I recently watched Andrew Ng's video on SGDM. I understand that the momentum term updates the gradient by weighting the last gradient and using a small component of V_dw. I don't understand why momentum is also known as exponentially weighted average. Also, in Ng's video at 6:37 he says using Beta = 0.9 effectively means using an average of the last 10 gradients. Can someone explain how that works? To me, it's just a scalar weighting of 1-0.9 to all the gradients in the vector dW.

Appreciate any insight! I feel like I'm missing something fundamental.


Answer:

You just have to think about what is in your last gradient. The last gradient is already a weighted gradient, due to the momentum term.

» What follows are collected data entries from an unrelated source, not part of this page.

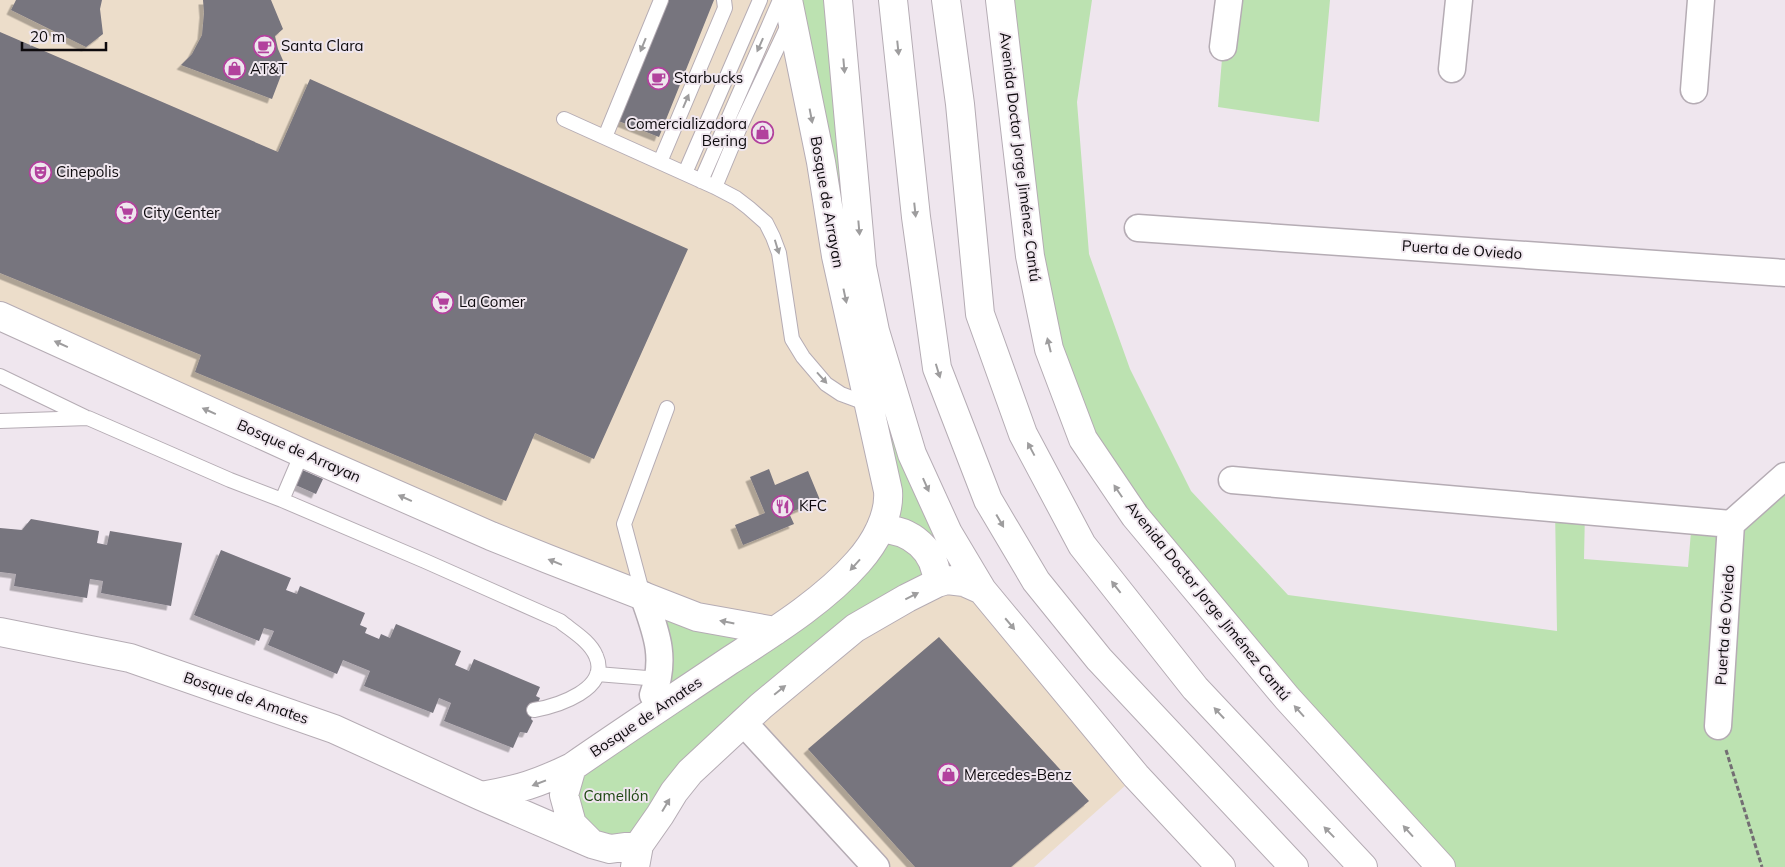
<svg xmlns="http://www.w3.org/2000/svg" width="1785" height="867" font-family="Mulish,sans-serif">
<defs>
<filter id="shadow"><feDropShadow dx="-4.5" dy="4.5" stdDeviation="0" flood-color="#0004"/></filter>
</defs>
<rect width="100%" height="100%" fill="#efe6ee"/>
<path fill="#ecddca" d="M0,0H788L884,519L775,631L697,617L0,316Z
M964,582L1136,776L1034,867H872L743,722L855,628Z"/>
<path fill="#bce2b1" d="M788,0H838L875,331L982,590L947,580L761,706L639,845L572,824V767L653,695L643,595L775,631L884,519Z
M1000,0H1092L1077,102L1089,254L1130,369L1191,491L1288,595L1557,631L1555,508L1585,511L1584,559L1688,567L1692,520L1731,524L1785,476V867H1441L1135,516L1049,349Z
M1229,0H1330L1319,122L1218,107L1223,47Z"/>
<path fill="#77747e" filter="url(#shadow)" d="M16,0H102L100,9L103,34L86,47L11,10Z
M203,0H271L283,29L275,36L278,49L285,65L272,99L181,65L192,54L202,35L204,13Z
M666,0H714L659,137L616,120Z
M0,32L278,152L310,79L688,249L594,459L535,433L506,501L195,372L201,355L0,273Z
M298,468L323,479L316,494L291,483Z
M769,469L775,485L808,471L820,500L789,513L794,524L743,545L735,525L765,513L750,477Z
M31,519L99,531L97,543L107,545L110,531L182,543L171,606L101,593L103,581L90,579L87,598L14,586L16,574L0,572V528L22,530Z
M221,550L291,578L286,590L297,594L300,586L365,613L360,625L367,628L365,633L379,639L381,634L390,638L396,624L461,651L455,665L469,671L474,659L540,687L536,696L540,698L531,719L533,721L527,733L520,732L513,748L444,721L451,703L439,698L433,713L364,686L370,671L343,660L337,674L268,645L274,631L264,628L259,641L194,615Z
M939,637L1089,801L1011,867H915L808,749Z"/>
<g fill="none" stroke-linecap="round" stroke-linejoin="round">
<defs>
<path id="lane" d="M564,119L715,187L736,198L749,208L766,223L773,237L779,253L792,339L803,357L826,384L841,394L868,404
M605,137L661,0
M660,162L725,8L724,0
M685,173L760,0
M701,181L780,0
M715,187L740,127L789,23
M0,376L85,417
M0,421L88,418L230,480L282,500L425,561L560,621C572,631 590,641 596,656C611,689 557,706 534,710
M282,500L302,453
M643,595L624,524L667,408
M597,674L659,679"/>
<path id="street" d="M1223,47L1229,0
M1452,69L1459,0
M1694,90L1701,0
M1138,228L1785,273
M1232,480L1731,524L1785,476
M643,595C656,632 667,657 653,695
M743,722L876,867
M1718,726L1731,524"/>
<path id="secondary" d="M838,0L862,267L875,331L912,454L948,533L982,590L1136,776L1221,867
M893,0L916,217L937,368L988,500L1036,581L1099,659L1294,867
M946,0L960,104L980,314L1023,434L1082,545L1195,688L1363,867
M1000,0L1030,256L1049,349L1083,439L1135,516L1287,698L1441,867
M0,316L302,453L491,536L548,559L697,617L775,631
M880,529C911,529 937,551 937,583
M0,632L130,658L334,729L481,796L592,844L610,849L639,845
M572,767L564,795L572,824L591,843
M481,796C518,790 539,783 572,767C624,731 677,696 729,661C772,633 824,601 858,562C875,543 890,516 888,491L836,256L821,162L788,0
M635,867L639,845L660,815L674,792L690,772L761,706L855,628L907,598L937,583L947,580L964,582L982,590"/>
</defs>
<use href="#lane" stroke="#b5acb4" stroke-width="16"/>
<use href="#street" stroke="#b5acb4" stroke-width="29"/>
<use href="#secondary" stroke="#b5acb4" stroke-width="30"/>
<path stroke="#736e73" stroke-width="3" stroke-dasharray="5 2.5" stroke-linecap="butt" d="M1726,750L1762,867"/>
<use href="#lane" stroke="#fff" stroke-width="14"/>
<use href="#street" stroke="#fff" stroke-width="26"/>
<use href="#secondary" stroke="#fff" stroke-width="28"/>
</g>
<defs><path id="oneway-solid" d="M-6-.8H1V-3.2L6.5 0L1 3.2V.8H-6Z" transform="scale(1.25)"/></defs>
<g fill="#9e9d9e">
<use href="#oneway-solid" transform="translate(643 45) rotate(112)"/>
<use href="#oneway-solid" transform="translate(760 45) rotate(114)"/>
<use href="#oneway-solid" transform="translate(898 48) rotate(84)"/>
<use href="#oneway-solid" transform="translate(844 66) rotate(85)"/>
<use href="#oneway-solid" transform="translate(686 101) rotate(-67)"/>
<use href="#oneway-solid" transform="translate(811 116) rotate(79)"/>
<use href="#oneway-solid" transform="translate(915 210) rotate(84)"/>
<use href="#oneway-solid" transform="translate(859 228) rotate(85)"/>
<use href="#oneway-solid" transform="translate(777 247) rotate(73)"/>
<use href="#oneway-solid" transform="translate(845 296) rotate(78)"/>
<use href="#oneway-solid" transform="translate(61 344) rotate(-156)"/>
<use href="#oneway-solid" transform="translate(1049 345) rotate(-104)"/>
<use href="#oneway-solid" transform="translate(938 371) rotate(73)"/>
<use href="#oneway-solid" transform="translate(822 378) rotate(48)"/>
<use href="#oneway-solid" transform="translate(209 411) rotate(-156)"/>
<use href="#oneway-solid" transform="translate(1031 449) rotate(-118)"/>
<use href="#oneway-solid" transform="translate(926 485) rotate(66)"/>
<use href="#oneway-solid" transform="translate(1118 491) rotate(-124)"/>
<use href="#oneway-solid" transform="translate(405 498) rotate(-156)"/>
<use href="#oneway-solid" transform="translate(1000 521) rotate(60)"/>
<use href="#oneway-solid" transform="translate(555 562) rotate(-158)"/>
<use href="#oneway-solid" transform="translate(855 565) rotate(132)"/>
<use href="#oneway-solid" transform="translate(1116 587) rotate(-128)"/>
<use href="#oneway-solid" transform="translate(912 596) rotate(-27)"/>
<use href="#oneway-solid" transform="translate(727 622) rotate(-169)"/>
<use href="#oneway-solid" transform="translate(1010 624) rotate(50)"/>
<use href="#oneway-solid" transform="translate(780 690) rotate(-39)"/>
<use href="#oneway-solid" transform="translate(1299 711) rotate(-132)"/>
<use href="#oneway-solid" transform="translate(1219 713) rotate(-133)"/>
<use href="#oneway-solid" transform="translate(539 783) rotate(159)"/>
<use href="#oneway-solid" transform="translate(666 805) rotate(-59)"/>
<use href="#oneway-solid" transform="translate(1408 831) rotate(-132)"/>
<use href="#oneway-solid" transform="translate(1329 832) rotate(-134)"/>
</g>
<defs>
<symbol id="cafe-ring" viewBox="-11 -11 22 22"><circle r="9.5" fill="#efe6ee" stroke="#b2419d" stroke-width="1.5"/><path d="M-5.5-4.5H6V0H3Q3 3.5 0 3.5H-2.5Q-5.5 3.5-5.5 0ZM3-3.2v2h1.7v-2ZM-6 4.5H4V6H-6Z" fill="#b2419d"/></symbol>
<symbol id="shop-ring" viewBox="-11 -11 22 22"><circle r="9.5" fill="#efe6ee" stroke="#b2419d" stroke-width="1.5"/><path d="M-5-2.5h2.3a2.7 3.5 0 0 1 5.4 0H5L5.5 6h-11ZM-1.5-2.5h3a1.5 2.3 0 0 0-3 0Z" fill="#b2419d"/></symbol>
<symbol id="theatre-ring" viewBox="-11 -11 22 22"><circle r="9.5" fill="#efe6ee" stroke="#b2419d" stroke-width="1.5"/><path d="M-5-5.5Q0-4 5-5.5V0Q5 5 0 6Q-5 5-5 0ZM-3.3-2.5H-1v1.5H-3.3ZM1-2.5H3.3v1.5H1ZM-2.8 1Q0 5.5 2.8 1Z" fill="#b2419d"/></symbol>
<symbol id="supermarket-ring" viewBox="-11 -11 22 22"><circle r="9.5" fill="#efe6ee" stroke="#b2419d" stroke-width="1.5"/><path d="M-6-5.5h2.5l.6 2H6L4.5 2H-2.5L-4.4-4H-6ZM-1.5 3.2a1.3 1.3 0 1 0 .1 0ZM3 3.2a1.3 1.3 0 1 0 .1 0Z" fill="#b2419d"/></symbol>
<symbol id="restaurant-ring" viewBox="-11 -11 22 22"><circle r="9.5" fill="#efe6ee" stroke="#b2419d" stroke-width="1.5"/><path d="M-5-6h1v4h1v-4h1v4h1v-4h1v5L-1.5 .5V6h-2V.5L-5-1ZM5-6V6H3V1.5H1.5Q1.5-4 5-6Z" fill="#b2419d"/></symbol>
</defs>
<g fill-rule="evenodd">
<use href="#cafe-ring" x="252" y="34" width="25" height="25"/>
<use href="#shop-ring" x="222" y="56" width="25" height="25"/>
<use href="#cafe-ring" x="646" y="66" width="25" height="25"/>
<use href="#shop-ring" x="750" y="120" width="25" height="25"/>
<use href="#theatre-ring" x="28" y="160" width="25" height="25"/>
<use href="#supermarket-ring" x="114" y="200" width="25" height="25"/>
<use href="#supermarket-ring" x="430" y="290" width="25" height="25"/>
<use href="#restaurant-ring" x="770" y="494" width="25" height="25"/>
<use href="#shop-ring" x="936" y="762" width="25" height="25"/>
</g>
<g text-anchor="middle" stroke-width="4" stroke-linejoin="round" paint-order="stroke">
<g font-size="15" fill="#0d0a0d" stroke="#efe6ee" text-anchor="start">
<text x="281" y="51">Santa Clara</text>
<text x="250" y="74">AT&amp;T</text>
<text x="674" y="83">Starbucks</text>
<text x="747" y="129" text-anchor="end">Comercializadora<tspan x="747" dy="17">Bering</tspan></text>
<text x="56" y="177">Cinepolis</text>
<text x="143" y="218">City Center</text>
<text x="459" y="307">La Comer</text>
<text x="799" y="511">KFC</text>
<text x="964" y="780">Mercedes-Benz</text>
</g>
<g font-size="15" fill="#0d0a0d" stroke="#efe6ee">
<text transform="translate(1020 157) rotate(83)" y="5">Avenida Doctor Jorge Jiménez Cantú</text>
<text transform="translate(827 202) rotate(80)" y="5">Bosque de Arrayan</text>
<text transform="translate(1462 250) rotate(4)" y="5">Puerta de Oviedo</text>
<text transform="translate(299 451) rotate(24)" y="5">Bosque de Arrayan</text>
<text transform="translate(1208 601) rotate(51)" y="5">Avenida Doctor Jorge Jiménez Cantú</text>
<text transform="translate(1725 625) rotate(-86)" y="5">Puerta de Oviedo</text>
<text transform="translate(246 698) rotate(19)" y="5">Bosque de Amates</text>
<text transform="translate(646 717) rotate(-34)" y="5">Bosque de Amates</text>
</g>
<g font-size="15" fill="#1e4612" stroke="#efe6ee">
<text x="616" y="801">Camellón</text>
</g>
</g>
<path d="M22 42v8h84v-8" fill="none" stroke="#0d0a0d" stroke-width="2.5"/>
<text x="30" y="42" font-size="15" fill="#0d0a0d" stroke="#efe6ee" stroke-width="4" paint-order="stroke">20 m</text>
</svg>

In the first step you will just do a gradient descent. In the second step you will have a momentum gradient of m_grad_2 = grad_2 + 0.9 m_grad_1. In the third step you will again have a momentum gradient m_grad_3 = grad_3 + 0.9 m_grad_2, but the old gradient is composed of a momentum term. Therefore 0.9*m_grad_2 = 0.9 * (grad_2 + 0.9 grad_1), which is 0.9 grad_2 + 0.81 grad_1. Therefore the impact of a gradient on the kth step will be 0.9^k. After 10 steps the impact will be quite small.